Society does a fabulous job at polarizing foods into two different categories: the good (“healthy” options) and the bad (“unhealthy” options). Common foods that society deems “bad” or “unhealthy” often include sweets, sodas, highly processed foods, and convenience or packaged foods. Since these foods offer fewer nutrients when compared to other foods, they’re often seen as sources of “empty calories.”
For dancers, the desire to fuel for performance can make eating “empty calories” seem counterintuitive. This is because as artistic athletes, dancers strive to optimize their plates for adequate energy and muscle recovery. But when a dancer begins to stress about food and feels anxious when those nutrient-dense foods aren’t available, intentions to optimize performance can turn into unhealthy obsessions.
I’ve come to learn, however, that food does much more than fuel our physical performance. And while nutrient-dense foods are essential for an active dancer’s meal plan, it’s equally as important for dancers to make room for ALL foods, even those “less-nourishing” ones. Here’s why:
#1: Eating Foods You Love Is Joyous
Whether it’s feeling energized from a balanced salad or satisfied with a warm ginger snap cookie, enjoying ALL foods is an essential part of a balanced diet. Remember: we are allowed to eat food for the sake of happiness. These eating opportunities might not necessarily be to rebuild torn muscles or energize tired legs, but they’re fueling our soul. Healthy is more than just how many nutrients we can pack into one meal. A true “healthy” diet utilizes food to build a social connection and joyful experience. These connections and experiences are far from empty!
#2: No Single Food Will Destroy Your Goals
Repeat after me: (1) no single food will make or break my health and performance (2) no single food will cause weight gain AND (3) no single food will cause weight loss.
First, there’s a lot that goes into your abilities on stage. Concentration, technical advancement, and even bone health all factor into your strength and endurance. Next, in regards to your weight, there are lots of variables that impact it, including genetics, medical history, dieting history, and more. Shift your focus away from weight and rather on body trust. The more you listen to your body, the more you build trust with feeding it the foods it needs for optimal performance.
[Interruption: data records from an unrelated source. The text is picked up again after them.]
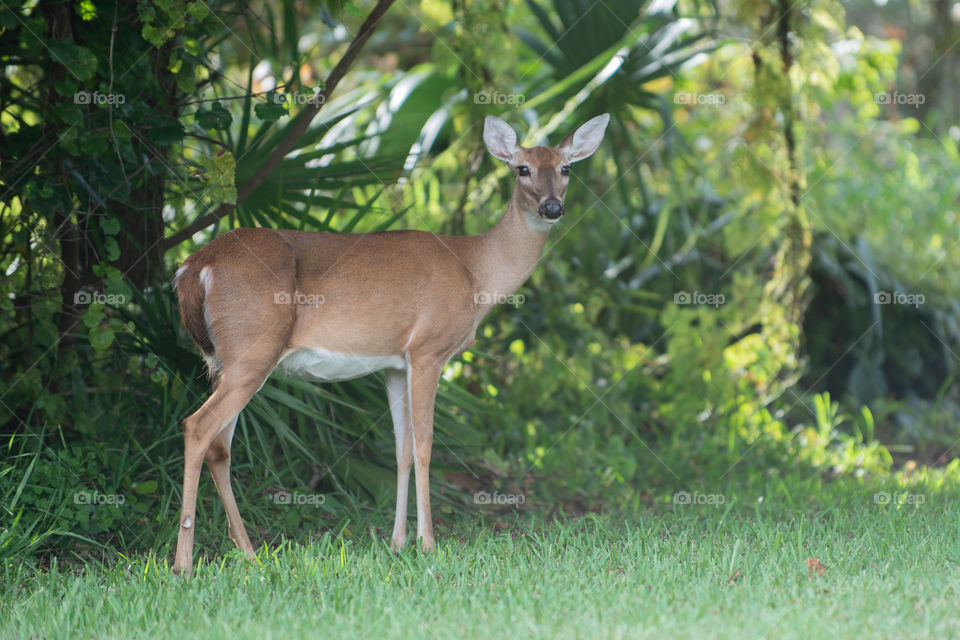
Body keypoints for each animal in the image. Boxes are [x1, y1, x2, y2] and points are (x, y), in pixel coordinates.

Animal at [171, 113, 609, 574]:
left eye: (566, 168)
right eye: (522, 168)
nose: (552, 207)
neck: (476, 272)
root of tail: (194, 267)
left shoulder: (396, 365)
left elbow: (401, 451)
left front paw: (398, 542)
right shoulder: (429, 349)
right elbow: (426, 447)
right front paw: (428, 543)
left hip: (228, 359)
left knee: (220, 447)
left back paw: (250, 553)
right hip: (253, 348)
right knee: (197, 426)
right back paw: (184, 563)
If you’re confused about what it means to “listen,” then start with these cues.
#3: Stress, Guilt, & Anxiety are More Unhealthy Than “Empty Calories”
Our culture normalizes the idea of “clean eating.” Listen, it’s true that lesser-processed foods offer the body incredible amounts of bioavailable nutrients. I love these options because they’re high in naturally-occurring fibers and proteins: two nutrients that promote health, energy, and muscle recovery.
But here is what I don’t love: fear-mongering foods that might not be as “nutritionally-dense” and rather, might be more processed. This provokes shame, guilt, and fear: three ingredients that do not belong on any dancer’s plate. ALL foods, even those more processed ones, still provide your body with energy. That’s NOT a bad thing!
And what about intolerances? I commonly hear dancers talk about allergies to “white flour” and “regular sugar.” I would never discredit the potential for food intolerances or food allergies (more on this topic here) because it’s important to eat foods that help us to feel good physically. But if your intolerance flares only when you’re stressed or anxious about a particular food, then I’ll ask you to reassess. This stress-induced cortisol spike might be impacting how your gut digests your food.
So here’s the thing… I’m not saying that we should strive to eat a diet composed of 100% highly processed foods 24/7. That will likely not help you feel great physically. And for this reason, I encourage you to apply nutrition knowledge in a non-obsessive way (read more about this here). But if you strip away the fear, shame, and anxiety around those “empty-calorie” foods and instead allow them back into your meal plan when the desire strikes, then you might surprise yourself. Giving yourself permission to enjoy those options will equip you to do so mindfully and move on when satisfied (as opposed to “cleaning your plate” because you’ll “never allow yourself to eat them again.”)
Last note, many dancers struggle with limited time and financial access to nutrient-dense lesser-processed foods. How can we dismantle the stigmas of our industry if we’re spreading a very elitist and privileged message around our food choices? Plus, fast food establishments might be the only options available during touring seasons. Remember that fueling your body is most important, even if that means putting your goals of “nutrition density” aside for a bit. Dancer nutrition doesn’t just teach about nutrient optimization, it also works to remove the fear, anxiety, and shame around eating any and all foods.